Wednesday, April 12, 2017
New Deal Mattresses, Sheets, Pillow Cases, Quilts, and Comforters
Above: At this WPA mattress-making project in Savannah Georgia, April 1936, workers are removing small sticks and debris from Spanish moss collected from oak trees. Photo courtesy of the National Archives.
Above: After being steamed for two hours, the moss is hung out to dry. Photo courtesy of the National Archives.
Above: A mattress is nearing completion after being filled with the Spanish moss. Photo courtesy of the National Archives.
Above: After a long day of making mattresses for low-income families, the WPA workers enjoy their dinner. Photo courtesy of the National Archives.
During the New Deal, relief workers made millions of bedding items for low-income Americans struggling through the Great Depression. For example, from 1934 to 1935, workers in the Federal Emergency Relief Administration (FERA) produced 1.3 million mattresses, 3.1 million quilts & comforters, 4 million sheets, and 5.3 million pillow cases (The Emergency Work Relief Program of the FERA, April 1, 1934 - July 1, 1935, 1935, p. 65).

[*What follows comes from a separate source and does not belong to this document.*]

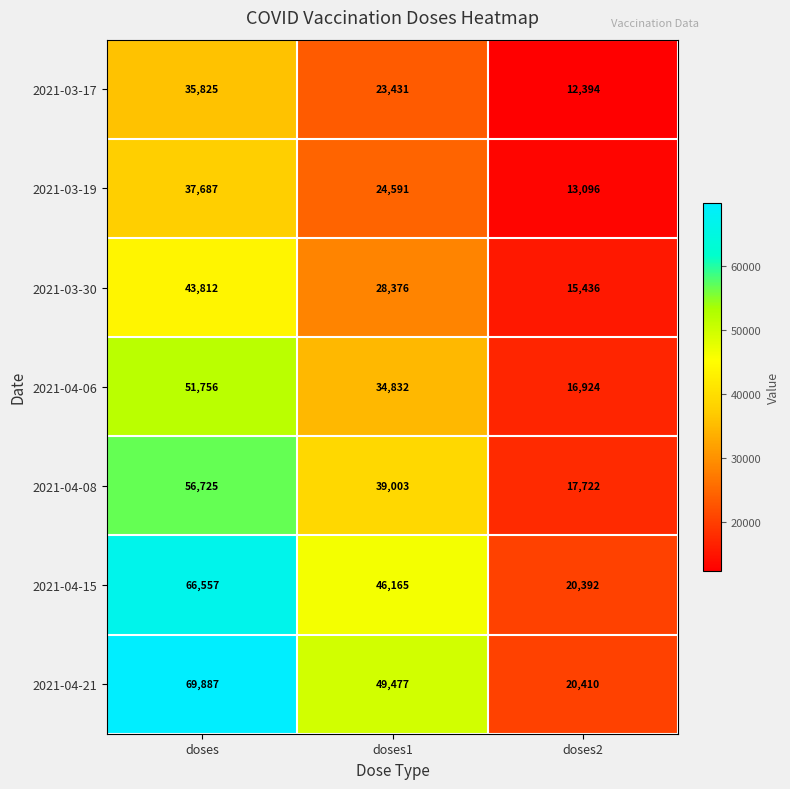

Which label corresponds to the largest value in the chart?

doses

Sometimes, New Deal bedding items helped after natural disasters. For example, on April 28, 1942, it was reported that WPA workers responded to a devastating tornado in Pryor, Oklahoma with "500 mattresses, 1,000 blankets, 2,000 sheets, 500 pillows and towels and more than $1,000 in food [about $15,000 in today's dollars]" ("State Disaster Relief Speeded," Miami DailyNews-Record).